** DIRECTIVE **
Only the text belongs in the copy: retype each record exactly as it appears.

(Records excerpted from a collection)
####################

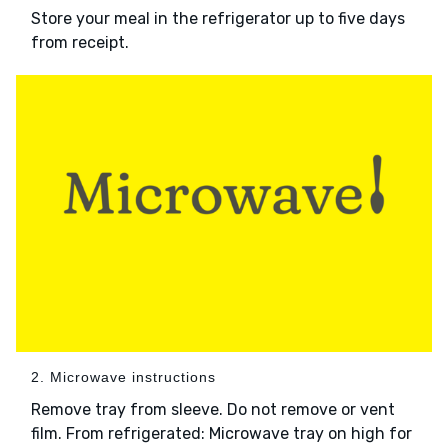
Store your meal in the refrigerator up to five days
from receipt.
2. Microwave instructions
Remove tray from sleeve. Do not remove or vent
film. From refrigerated: Microwave tray on high for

####################

** TASK RESPONSE **
Store your meal in the refrigerator up to five days
from receipt.
2. Microwave instructions
Remove tray from sleeve. Do not remove or vent
film. From refrigerated: Microwave tray on high for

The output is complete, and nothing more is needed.